QUESTIONS TO ANSWER:
a: Decide whether each statement agrees with the passage on ATA versus SCSI and Fibre Channel drives: (i) Hollis says ATA drives are not designed to directly replace high performance server drives; (ii) Taneja predicts that Serial Attached SCSI will take over the enterprise; (iii) Butler notes that Hewlett-Packard Co. is heavily committed to SAS. For each, answer yes or no and quote the deciding words.
b: Echo the stretch of the passage on ATA versus SCSI and Fibre Channel drives from "Taneja says that" through "with Fibre Channel.", word for word.

DOCUMENT PASSAGE:
=== Begin Enclosure ===
Another area in which the jury’s still out in the ATA-versus-SCSI or Fibre Channel debate is that of reliability. Typically, SCSI and Fibre Channel drives have boasted reliability ratings that are much greater than those of parallel ATA units. EMC’s Hollis says it’s a question of intelligently deploying ATA-based solutions to support the applications for which they’re best suited. “I think most people are commenting about the different duty cycles” of ATA vis-à-vis SCSI or Fibre Channel, he says. “Certainly, if you go and try to do a direct replacement for high performance server drives and plug in an ATA drive, they’re not designed for that kind of usage. But keep in mind what’s going on with the duty cycle in the backup and restore device, however: They wake up, they read or write lots of data sequentially, and then they power down. These duty cycles are very comfortable with what ATA does best.”
Besides, argues storage consultant Taneja, the low cost of ATA or SATA drives, coupled with the use of fault-tolerant RAID solutions, can help to nullify concerns about reliability. “Let’s say there’s 60 drive in this box, there’s 60 Fibre Channel drives or 60 SATA drives. I’ve got raid and all of that stuff built in already, so if a drive dies, because it’s (relatively speaking) less reliable—so instead of having two million hours of rated life it has only one million—it might fail a little more often, but heck, I’m still protected,” he argues.
Industry watchers seem to be torn over the future of high-end storage. Some, like Taneja, believe that the maturation of SATA—coupled with the plummeting price of SATA drives as production ramps up—create a kind of inevitability for SATA, especially in view of considerably more expensive SCSI and Fibre Channel solutions. “Serial ATA is going to take over the enterprise as well as the mid-tier stuff, like a storm. We just haven’t started to see it taking off yet, because the SATA stuff is just starting to ship,” he says.
Taneja says that the work of startups will do much to increase the performance, interoperability and—perhaps most importantly—reliability of SATA drives, much like they did with Fibre Channel.
Others, like IBM’s Butler, believe that a rival standard—called Serial Attached SCSI (SAS)—will displace both conventional SCSI and Fibre Channel to rule the enterprise roost. “By 2007, you might see a lot of Serial Attached SCSI drives and a lot of SATA drives, and maybe still some Fibre Channel,” he says, noting that Hewlett-Packard Co. is heavily committed to SAS. “I think SATA will expand rapidly to occupy niches like retained data and retained storage, and I think SAS will come in and take business away from SCSI and Fibre Channel.”
=== End Enclosure ===
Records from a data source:
=== Begin Enclosure ===
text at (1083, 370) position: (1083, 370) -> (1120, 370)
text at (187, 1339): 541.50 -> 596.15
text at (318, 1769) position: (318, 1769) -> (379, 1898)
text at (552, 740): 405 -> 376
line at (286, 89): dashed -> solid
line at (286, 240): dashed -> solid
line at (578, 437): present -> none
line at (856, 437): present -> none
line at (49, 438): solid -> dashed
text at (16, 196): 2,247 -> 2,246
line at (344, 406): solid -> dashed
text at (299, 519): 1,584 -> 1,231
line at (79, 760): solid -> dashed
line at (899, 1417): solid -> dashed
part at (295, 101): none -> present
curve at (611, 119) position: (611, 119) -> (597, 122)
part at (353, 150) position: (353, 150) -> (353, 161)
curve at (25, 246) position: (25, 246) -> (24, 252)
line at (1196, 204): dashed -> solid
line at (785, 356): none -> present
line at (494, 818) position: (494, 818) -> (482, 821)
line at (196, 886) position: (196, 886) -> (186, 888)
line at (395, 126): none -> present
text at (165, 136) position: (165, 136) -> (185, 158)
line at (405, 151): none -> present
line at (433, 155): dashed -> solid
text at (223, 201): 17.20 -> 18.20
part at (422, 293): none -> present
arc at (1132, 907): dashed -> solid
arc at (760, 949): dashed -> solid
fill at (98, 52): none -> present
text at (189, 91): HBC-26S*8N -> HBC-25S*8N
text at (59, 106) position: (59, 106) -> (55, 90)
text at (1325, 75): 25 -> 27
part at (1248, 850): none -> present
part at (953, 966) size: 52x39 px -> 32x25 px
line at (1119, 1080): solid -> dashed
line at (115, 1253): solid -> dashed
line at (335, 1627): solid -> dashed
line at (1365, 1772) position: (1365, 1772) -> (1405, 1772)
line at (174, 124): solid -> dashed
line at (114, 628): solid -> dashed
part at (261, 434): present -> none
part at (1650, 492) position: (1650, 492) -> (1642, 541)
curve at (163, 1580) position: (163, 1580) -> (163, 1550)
=== End Enclosure ===
RESPONSES TO THE TASKS:
a:
(i) Yes: "if you go and try to do a direct replacement for high performance server drives and plug in an ATA drive, they’re not designed for that kind of usage."
(ii) No: "Serial ATA is going to take over the enterprise as well as the mid-tier stuff, like a storm."
(iii) Yes: "noting that Hewlett-Packard Co. is heavily committed to SAS"

b:
Taneja says that the work of startups will do much to increase the performance, interoperability and—perhaps most importantly—reliability of SATA drives, much like they did with Fibre Channel.